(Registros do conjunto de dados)
____

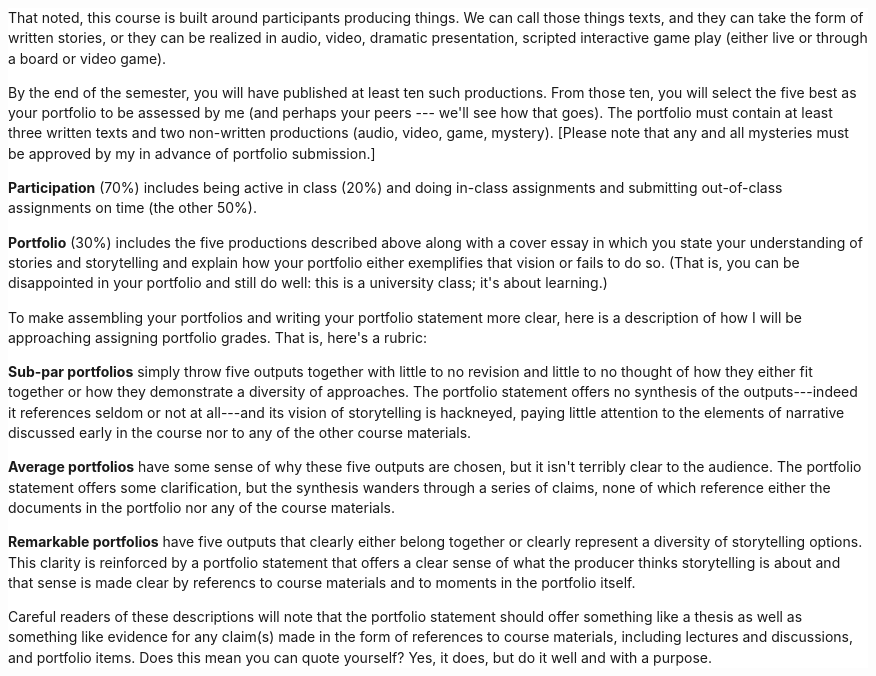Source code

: That noted, this course is built around participants producing things.
We can call those things texts, and they can take the form of written
stories, or they can be realized in audio, video, dramatic presentation,
scripted interactive game play (either live or through a board or video
game).

By the end of the semester, you will have published at least ten such
productions. From those ten, you will select the five best as your
portfolio to be assessed by me (and perhaps your peers --- we'll see how
that goes). The portfolio must contain at least three written texts and
two non-written productions (audio, video, game, mystery). \[Please note
that any and all mysteries must be approved by my in advance of
portfolio submission.\]

**Participation** (70%) includes being active in class (20%) and doing
in-class assignments and submitting out-of-class assignments on time
(the other 50%).

**Portfolio** (30%) includes the five productions described above along
with a cover essay in which you state your understanding of stories and
storytelling and explain how your portfolio either exemplifies that
vision or fails to do so. (That is, you can be disappointed in your
portfolio and still do well: this is a university class; it's about
learning.)

To make assembling your portfolios and writing your portfolio statement
more clear, here is a description of how I will be approaching assigning
portfolio grades. That is, here's a rubric:

**Sub-par portfolios** simply throw five outputs together with little to
no revision and little to no thought of how they either fit together or
how they demonstrate a diversity of approaches. The portfolio statement
offers no synthesis of the outputs---indeed it references seldom or not
at all---and its vision of storytelling is hackneyed, paying little
attention to the elements of narrative discussed early in the course nor
to any of the other course materials.

**Average portfolios** have some sense of why these five outputs are
chosen, but it isn't terribly clear to the audience. The portfolio
statement offers some clarification, but the synthesis wanders through a
series of claims, none of which reference either the documents in the
portfolio nor any of the course materials.

**Remarkable portfolios** have five outputs that clearly either belong
together or clearly represent a diversity of storytelling options. This
clarity is reinforced by a portfolio statement that offers a clear sense
of what the producer thinks storytelling is about and that sense is made
clear by referencs to course materials and to moments in the portfolio
itself.

Careful readers of these descriptions will note that the portfolio
statement should offer something like a thesis as well as something like
evidence for any claim(s) made in the form of references to course
materials, including lectures and discussions, and portfolio items. Does
this mean you can quote yourself? Yes, it does, but do it well and with
a purpose.
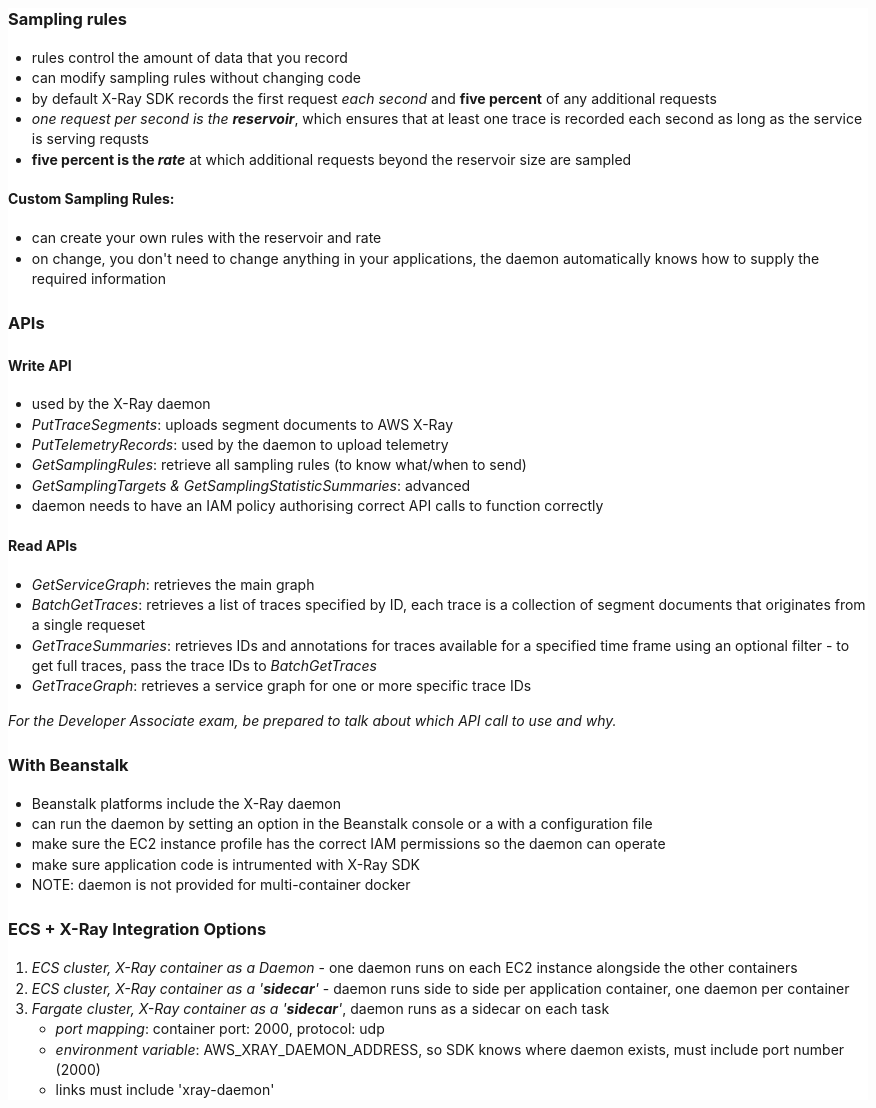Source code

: ### Sampling rules
- rules control the amount of data that you record
- can modify sampling rules without changing code
- by default X-Ray SDK records the first request *each second* and **five percent** of any additional requests
- *one request per second is the **reservoir***, which ensures that at least one trace is recorded each second as long as the service is serving requsts
- **five percent is the *rate*** at which additional requests beyond the reservoir size are sampled

#### Custom Sampling Rules:
- can create your own rules with the reservoir and rate
- on change, you don't need to change anything in your applications, the daemon automatically knows how to supply the required information

### APIs

#### Write API
- used by the X-Ray daemon
- *PutTraceSegments*: uploads segment documents to AWS X-Ray
- *PutTelemetryRecords*: used by the daemon to upload telemetry
- *GetSamplingRules*: retrieve all sampling rules (to know what/when to send)
- *GetSamplingTargets & GetSamplingStatisticSummaries*: advanced
- daemon needs to have an IAM policy authorising correct API calls to function correctly

#### Read APIs
- *GetServiceGraph*: retrieves the main graph
- *BatchGetTraces*: retrieves a list of traces specified by ID, each trace is a collection of segment documents that originates from a single requeset
- *GetTraceSummaries*: retrieves IDs and annotations for traces available for a specified time frame using an optional filter - to get full traces, pass the trace IDs to *BatchGetTraces*
- *GetTraceGraph*: retrieves a service graph for one or more specific trace IDs

*For the Developer Associate exam, be prepared to talk about which API call to use and why.*

### With Beanstalk
- Beanstalk platforms include the X-Ray daemon
- can run the daemon by setting an option in the Beanstalk console or a with a configuration file
- make sure the EC2 instance profile has the correct IAM permissions so the daemon can operate
- make sure application code is intrumented with X-Ray SDK
- NOTE: daemon is not provided for multi-container docker

### ECS + X-Ray Integration Options

1. *ECS cluster, X-Ray container as a Daemon* - one daemon runs on each EC2 instance alongside the other containers
2. *ECS cluster, X-Ray container as a '**sidecar**'* - daemon runs side to side per application container, one daemon per container
3. *Fargate cluster, X-Ray container as a '**sidecar**'*, daemon runs as a sidecar on each task
    - *port mapping*: container port: 2000, protocol: udp
    - *environment variable*: AWS_XRAY_DAEMON_ADDRESS, so SDK knows where daemon exists, must include port number (2000)
    - links must include 'xray-daemon'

____

▶ _Instrução da tarefa_: Reproduza sem alterações o trecho que começa na linha que contém "### ECS + X-Ray Integration Options", incluída, e vai até o final das linhas.

▶ _Resposta escrita_:
### ECS + X-Ray Integration Options

1. *ECS cluster, X-Ray container as a Daemon* - one daemon runs on each EC2 instance alongside the other containers
2. *ECS cluster, X-Ray container as a '**sidecar**'* - daemon runs side to side per application container, one daemon per container
3. *Fargate cluster, X-Ray container as a '**sidecar**'*, daemon runs as a sidecar on each task
    - *port mapping*: container port: 2000, protocol: udp
    - *environment variable*: AWS_XRAY_DAEMON_ADDRESS, so SDK knows where daemon exists, must include port number (2000)
    - links must include 'xray-daemon'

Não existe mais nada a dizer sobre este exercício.